An otolaryngologist is the best type of specialist to recommend and perform treatment for a preauricular pit since treatment can vary according to a complex set of factors. In addition, if the sinus tract ultimately requires surgical removal, the tract might be lengthy and convoluted and best left to the most experienced hands. Possible treatment approaches include:
- Leaving a pit alone if it doesn’t become infected.
- Prescribing your child oral antibiotics if the pit shows the earliest signs of infection, including redness and swelling.
- Performing needle aspiration on a difficult infection known as an abscess, if it fails to respond to antibiotics. The doctor may “culture,” or examine, the bacteria extracted from the pus.
- Performing incision and drainage if the abscess fails to respond to needle aspiration.
- Surgically removing the entire tract if the pit is prone to recurrent infections. The procedure is done under general anesthesia and may take up to an hour; it can be done in an outpatient facility. A surgeon will usually postpone surgery until after an infection and residual inflammation are cleared up. Pits behind the external auditory canal require two incisions to remove the tract completely.
A child with a preauricular pit by itself is usually otherwise healthy. Often, people hardly notice a pit or, if it’s close enough to the ear, may mistake it for an ear piercing. A pit can be left alone unless it poses a risk of recurrent infection or cysts. In that case, surgery can successfully remove the entire pit and your child will have no further problems associated with it.
If your child has been treated for an infection in his preauricular pit, he will be followed closely. Repeat infections will require surgery.
If your child does have surgery to remove his pit, he can usually go to an outpatient facility for this procedure and be sent home the same day. The doctor and nurse will recommend wound care for the bandaged area, prescribe antibiotics, and schedule a follow-up appointment. Sutures will dissolve on their own. Your child will need to keep his head elevated at night for about a week and avoid showering until the bandage is removed. He can usually return to school within the week but will have to avoid strenuous activity for several weeks.
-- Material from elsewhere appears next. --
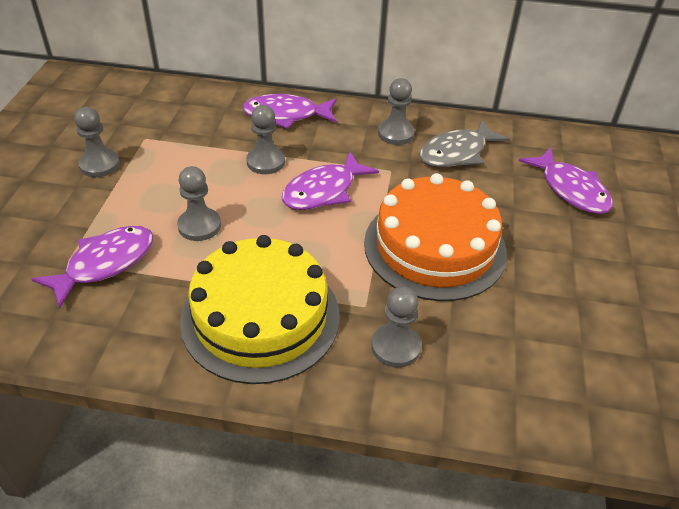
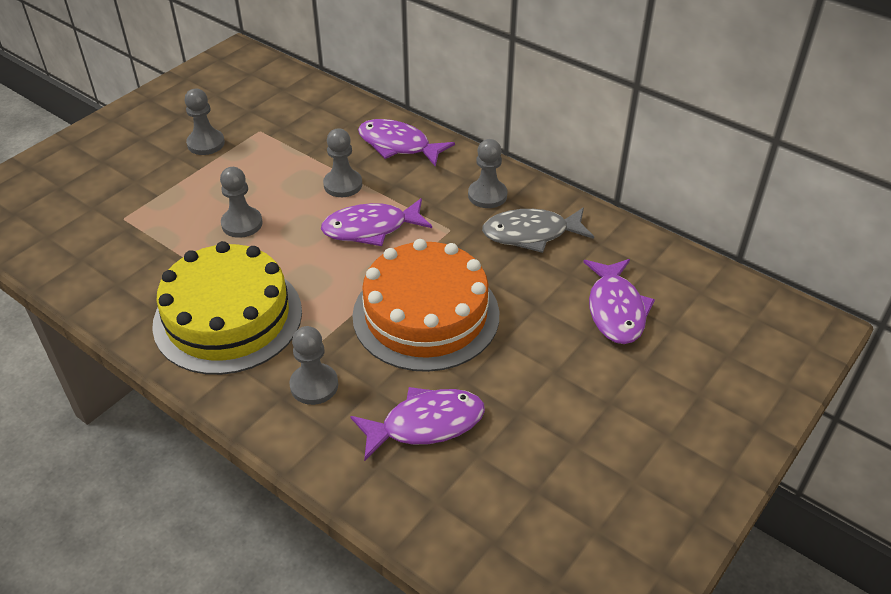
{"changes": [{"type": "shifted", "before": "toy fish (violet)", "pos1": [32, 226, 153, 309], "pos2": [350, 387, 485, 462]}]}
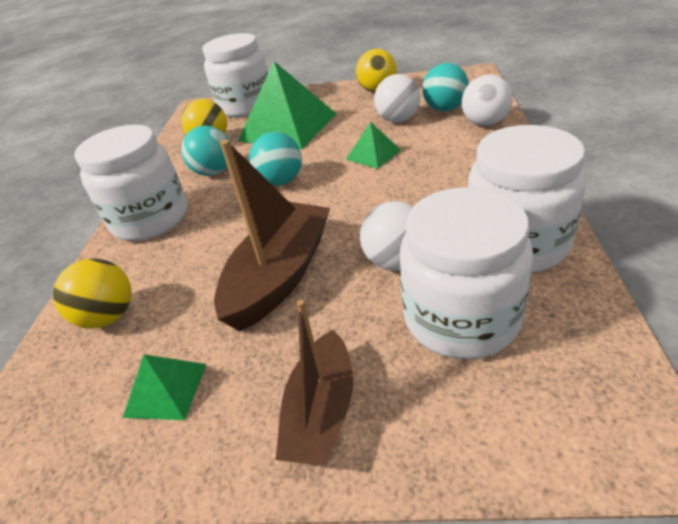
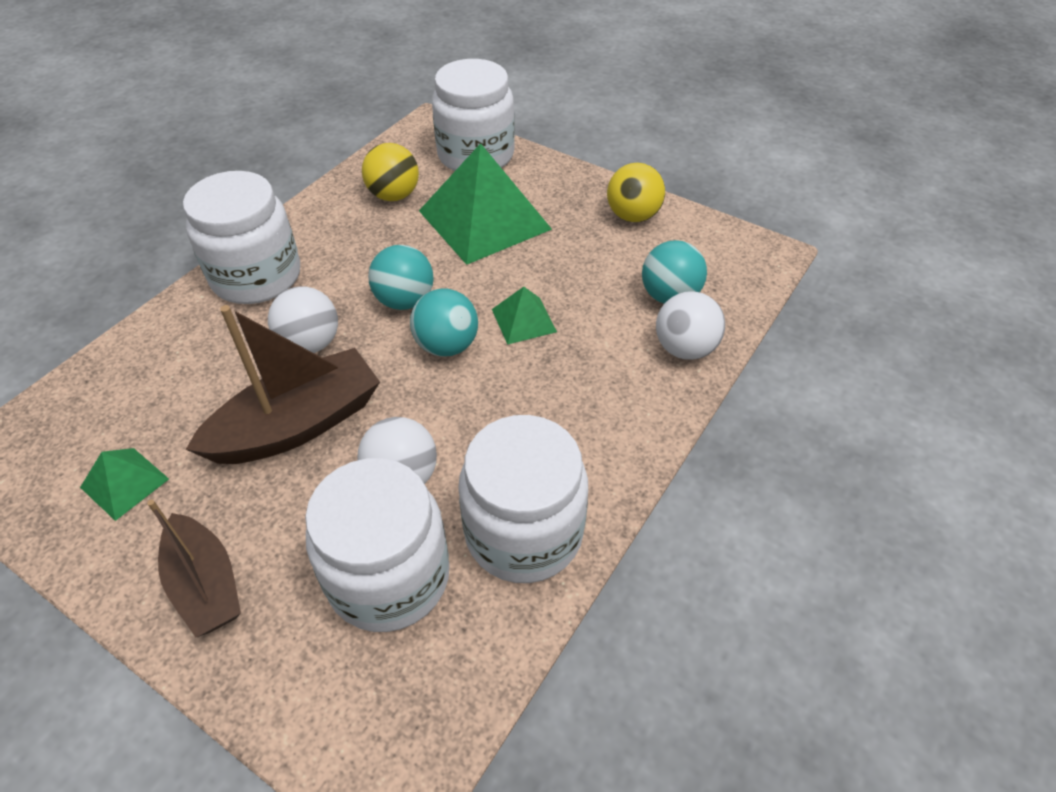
{"changes": [{"type": "gone", "before": "sphere (yellow)", "pos1": [53, 258, 132, 329]}, {"type": "shifted", "before": "sphere (turquoise)", "pos1": [181, 125, 231, 176], "pos2": [410, 289, 478, 357]}, {"type": "shifted", "before": "sphere (snow-white)", "pos1": [374, 74, 420, 122], "pos2": [268, 287, 338, 353]}, {"type": "rotated", "before": "toy boat (dark brown)", "pos1": [276, 300, 353, 466], "pos2": [147, 499, 241, 637], "turn": -75}]}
Because a preauricular pit can pose a risk of serious infection or may be associated with other abnormalities, it’s important for your child to be in the hands of a highly experienced specialist. Proper treatment of an infected pit is crucial not only to eliminate the infection but to avoid damaging the pit in case surgery is needed later. In addition, the surgery itself requires highly specialized training and experience to remove the complete tract, which often has extensive and deep branching. The otolaryngology team at CHOP has the expert training and experience to properly diagnose, manage, and treat a preauricular pit.